AVAILABLE DATA -
________________________
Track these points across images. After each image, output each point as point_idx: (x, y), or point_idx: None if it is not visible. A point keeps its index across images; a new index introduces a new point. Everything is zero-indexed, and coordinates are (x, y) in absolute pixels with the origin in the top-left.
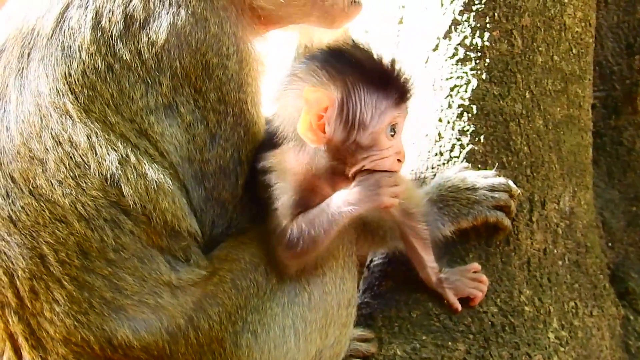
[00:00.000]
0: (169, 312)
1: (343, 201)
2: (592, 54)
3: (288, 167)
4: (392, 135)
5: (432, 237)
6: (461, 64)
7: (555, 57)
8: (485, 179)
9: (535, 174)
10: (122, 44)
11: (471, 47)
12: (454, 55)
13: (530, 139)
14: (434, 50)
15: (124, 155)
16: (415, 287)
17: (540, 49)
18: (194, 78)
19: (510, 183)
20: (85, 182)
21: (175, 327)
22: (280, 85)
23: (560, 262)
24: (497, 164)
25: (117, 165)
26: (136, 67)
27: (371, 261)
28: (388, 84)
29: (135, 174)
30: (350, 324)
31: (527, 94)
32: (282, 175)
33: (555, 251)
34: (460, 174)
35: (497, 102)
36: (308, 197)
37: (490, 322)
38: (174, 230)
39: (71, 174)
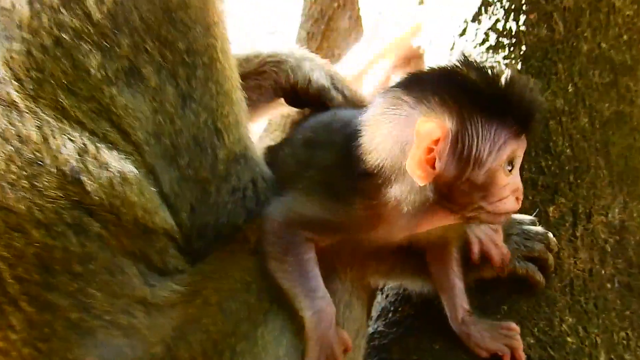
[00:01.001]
0: (143, 337)
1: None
2: None
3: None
4: (510, 171)
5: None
6: (493, 52)
7: (603, 45)
8: (519, 225)
9: (579, 181)
10: (67, 11)
11: (504, 32)
12: (484, 41)
13: (573, 139)
14: (461, 35)
15: (81, 144)
16: (439, 314)
17: (585, 34)
18: (156, 27)
19: (550, 235)
20: (42, 182)
21: (151, 356)
22: (376, 105)
23: (609, 285)
24: (534, 168)
25: (77, 157)
26: (88, 32)
27: (385, 283)
28: (508, 111)
29: (96, 166)
30: (358, 358)
31: (569, 87)
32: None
33: (603, 272)
34: None
35: None
36: (357, 228)
37: (526, 356)
38: (146, 228)
39: (24, 174)
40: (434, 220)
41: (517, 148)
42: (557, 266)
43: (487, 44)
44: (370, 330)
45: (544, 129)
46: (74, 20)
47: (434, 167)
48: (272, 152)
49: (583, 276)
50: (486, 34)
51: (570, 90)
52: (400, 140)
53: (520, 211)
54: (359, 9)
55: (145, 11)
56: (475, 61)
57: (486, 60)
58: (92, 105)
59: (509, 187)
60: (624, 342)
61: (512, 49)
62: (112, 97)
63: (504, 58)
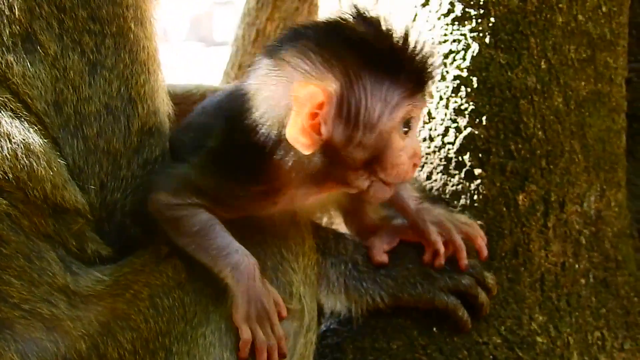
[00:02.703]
0: (67, 330)
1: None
2: (628, 13)
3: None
4: (406, 133)
5: (367, 304)
6: (458, 24)
7: (580, 17)
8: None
9: (552, 167)
10: None
11: (471, 2)
12: (449, 12)
13: (546, 121)
14: (424, 5)
15: None
16: (397, 311)
17: (560, 5)
18: None
19: (486, 273)
20: None
21: (76, 353)
22: (259, 67)
23: (583, 281)
24: (502, 152)
25: None
26: None
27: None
28: (401, 67)
29: None
30: (309, 357)
31: (542, 63)
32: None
33: (577, 266)
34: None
35: (504, 74)
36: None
37: (492, 356)
38: (57, 206)
39: None
40: (330, 190)
41: (413, 108)
42: (526, 259)
43: (452, 15)
44: (323, 328)
45: (514, 109)
46: None
47: (320, 134)
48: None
49: (555, 270)
50: (451, 3)
51: (543, 67)
52: (283, 106)
53: (486, 199)
54: None
55: None
56: (365, 12)
57: (451, 33)
58: None
59: (406, 151)
60: (599, 342)
61: (479, 20)
62: (9, 65)
63: (471, 31)
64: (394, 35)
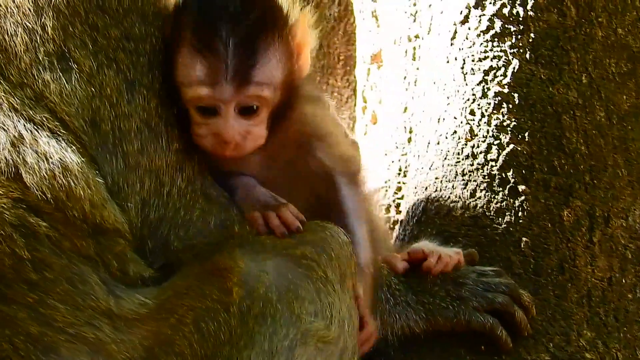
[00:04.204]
0: (111, 354)
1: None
2: None
3: None
4: (207, 117)
5: (402, 328)
6: (498, 41)
7: (620, 30)
8: (478, 275)
9: (595, 182)
10: None
11: (511, 19)
12: (488, 29)
13: (588, 136)
14: (463, 22)
15: (17, 135)
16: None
17: (600, 20)
18: (83, 13)
19: (521, 291)
20: None
21: None
22: None
23: (630, 295)
24: (546, 168)
25: (10, 148)
26: (11, 12)
27: None
28: (202, 48)
29: (35, 156)
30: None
31: (583, 78)
32: None
33: (624, 281)
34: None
35: (545, 89)
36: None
37: None
38: (97, 226)
39: None
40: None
41: (211, 97)
42: (572, 275)
43: (492, 32)
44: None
45: (556, 125)
46: None
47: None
48: None
49: (602, 286)
50: (490, 20)
51: (584, 82)
52: None
53: (530, 216)
54: None
55: None
56: None
57: (491, 50)
58: (25, 92)
59: (207, 128)
60: None
61: (519, 36)
62: (46, 83)
63: (511, 47)
64: (215, 8)
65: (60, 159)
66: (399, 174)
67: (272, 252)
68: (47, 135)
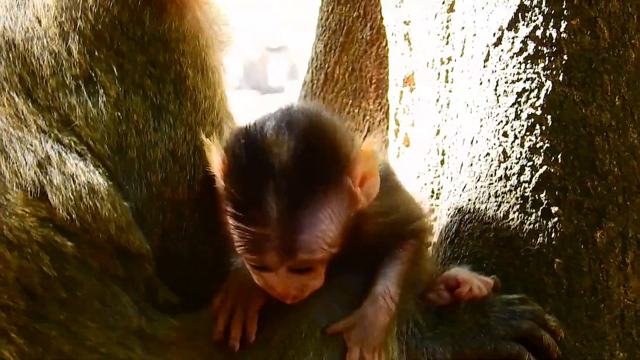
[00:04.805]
0: None
1: None
2: None
3: None
4: (261, 272)
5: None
6: (531, 63)
7: None
8: (504, 304)
9: (629, 203)
10: (19, 11)
11: (544, 41)
12: (521, 51)
13: (622, 157)
14: (496, 45)
15: (44, 155)
16: None
17: (633, 41)
18: (108, 38)
19: (547, 316)
20: (6, 199)
21: None
22: None
23: None
24: (579, 190)
25: (37, 170)
26: (38, 35)
27: None
28: (245, 215)
29: (61, 177)
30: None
31: (616, 100)
32: None
33: None
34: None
35: (578, 111)
36: None
37: None
38: (123, 250)
39: None
40: None
41: (261, 263)
42: (605, 296)
43: (525, 54)
44: None
45: (589, 146)
46: (24, 23)
47: None
48: None
49: (635, 307)
50: (524, 42)
51: (617, 104)
52: None
53: (563, 237)
54: (381, 18)
55: (94, 21)
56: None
57: (524, 72)
58: (53, 115)
59: (261, 279)
60: None
61: (552, 58)
62: (72, 108)
63: (544, 69)
64: (257, 197)
65: (87, 180)
66: (432, 196)
67: None
68: (74, 157)
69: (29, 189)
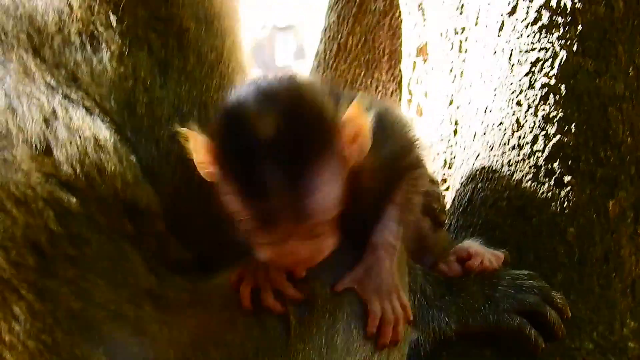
________________________
Each line above should be written out again exactly, without any image.

ANSWER SPACE -
Track these points across images. After each image, output each point as point_idx: (x, y), or point_idx: None if it is not visible. A point keeps its index across images; a new index introduces a new point. Everything is zero-indexed, and coordinates are (x, y) in absolute pixels with the origin in the top-left.
[00:00.000]
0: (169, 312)
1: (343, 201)
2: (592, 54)
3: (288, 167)
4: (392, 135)
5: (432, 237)
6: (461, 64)
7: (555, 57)
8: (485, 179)
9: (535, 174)
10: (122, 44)
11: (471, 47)
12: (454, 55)
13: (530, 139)
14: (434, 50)
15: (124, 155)
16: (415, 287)
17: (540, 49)
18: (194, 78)
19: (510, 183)
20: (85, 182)
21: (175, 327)
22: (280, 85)
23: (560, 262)
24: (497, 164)
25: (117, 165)
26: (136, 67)
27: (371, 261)
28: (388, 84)
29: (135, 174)
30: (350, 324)
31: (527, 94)
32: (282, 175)
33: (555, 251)
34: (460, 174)
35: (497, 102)
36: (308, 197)
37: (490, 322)
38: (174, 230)
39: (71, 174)
[00:01.001]
0: (143, 337)
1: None
2: None
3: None
4: (510, 171)
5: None
6: (493, 52)
7: (603, 45)
8: (519, 225)
9: (579, 181)
10: (67, 11)
11: (504, 32)
12: (484, 41)
13: (573, 139)
14: (461, 35)
15: (81, 144)
16: (439, 314)
17: (585, 34)
18: (156, 27)
19: (550, 235)
20: (42, 182)
21: (151, 356)
22: (376, 105)
23: (609, 285)
24: (534, 168)
25: (77, 157)
26: (88, 32)
27: (385, 283)
28: (508, 111)
29: (96, 166)
30: (358, 358)
31: (569, 87)
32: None
33: (603, 272)
34: None
35: None
36: (357, 228)
37: (526, 356)
38: (146, 228)
39: (24, 174)
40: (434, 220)
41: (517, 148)
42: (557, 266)
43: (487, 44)
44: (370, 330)
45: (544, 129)
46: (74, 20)
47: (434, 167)
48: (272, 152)
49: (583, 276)
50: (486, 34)
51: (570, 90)
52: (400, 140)
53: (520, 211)
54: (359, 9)
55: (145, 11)
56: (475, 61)
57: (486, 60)
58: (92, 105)
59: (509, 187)
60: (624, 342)
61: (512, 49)
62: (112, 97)
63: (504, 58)
[00:02.703]
0: (67, 330)
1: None
2: (628, 13)
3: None
4: (406, 133)
5: (367, 304)
6: (458, 24)
7: (580, 17)
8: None
9: (552, 167)
10: None
11: (471, 2)
12: (449, 12)
13: (546, 121)
14: (424, 5)
15: None
16: (397, 311)
17: (560, 5)
18: None
19: (486, 273)
20: None
21: (76, 353)
22: (259, 67)
23: (583, 281)
24: (502, 152)
25: None
26: None
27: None
28: (401, 67)
29: None
30: (309, 357)
31: (542, 63)
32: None
33: (577, 266)
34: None
35: (504, 74)
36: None
37: (492, 356)
38: (57, 206)
39: None
40: (330, 190)
41: (413, 108)
42: (526, 259)
43: (452, 15)
44: (323, 328)
45: (514, 109)
46: None
47: (320, 134)
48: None
49: (555, 270)
50: (451, 3)
51: (543, 67)
52: (283, 106)
53: (486, 199)
54: None
55: None
56: (365, 12)
57: (451, 33)
58: None
59: (406, 151)
60: (599, 342)
61: (479, 20)
62: (9, 65)
63: (471, 31)
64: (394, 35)
[00:04.204]
0: (111, 354)
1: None
2: None
3: None
4: (207, 117)
5: (402, 328)
6: (498, 41)
7: (620, 30)
8: (478, 275)
9: (595, 182)
10: None
11: (511, 19)
12: (488, 29)
13: (588, 136)
14: (463, 22)
15: (17, 135)
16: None
17: (600, 20)
18: (83, 13)
19: (521, 291)
20: None
21: None
22: None
23: (630, 295)
24: (546, 168)
25: (10, 148)
26: (11, 12)
27: None
28: (202, 48)
29: (35, 156)
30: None
31: (583, 78)
32: None
33: (624, 281)
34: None
35: (545, 89)
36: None
37: None
38: (97, 226)
39: None
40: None
41: (211, 97)
42: (572, 275)
43: (492, 32)
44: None
45: (556, 125)
46: None
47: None
48: None
49: (602, 286)
50: (490, 20)
51: (584, 82)
52: None
53: (530, 216)
54: None
55: None
56: None
57: (491, 50)
58: (25, 92)
59: (207, 128)
60: None
61: (519, 36)
62: (46, 83)
63: (511, 47)
64: (215, 8)
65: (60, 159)
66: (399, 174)
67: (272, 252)
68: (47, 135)
[00:04.805]
0: None
1: None
2: None
3: None
4: (261, 272)
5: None
6: (531, 63)
7: None
8: (504, 304)
9: (629, 203)
10: (19, 11)
11: (544, 41)
12: (521, 51)
13: (622, 157)
14: (496, 45)
15: (44, 155)
16: None
17: (633, 41)
18: (108, 38)
19: (547, 316)
20: (6, 199)
21: None
22: None
23: None
24: (579, 190)
25: (37, 170)
26: (38, 35)
27: None
28: (245, 215)
29: (61, 177)
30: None
31: (616, 100)
32: None
33: None
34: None
35: (578, 111)
36: None
37: None
38: (123, 250)
39: None
40: None
41: (261, 263)
42: (605, 296)
43: (525, 54)
44: None
45: (589, 146)
46: (24, 23)
47: None
48: None
49: (635, 307)
50: (524, 42)
51: (617, 104)
52: None
53: (563, 237)
54: (381, 18)
55: (94, 21)
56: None
57: (524, 72)
58: (53, 115)
59: (261, 279)
60: None
61: (552, 58)
62: (72, 108)
63: (544, 69)
64: (257, 197)
65: (87, 180)
66: (432, 196)
67: None
68: (74, 157)
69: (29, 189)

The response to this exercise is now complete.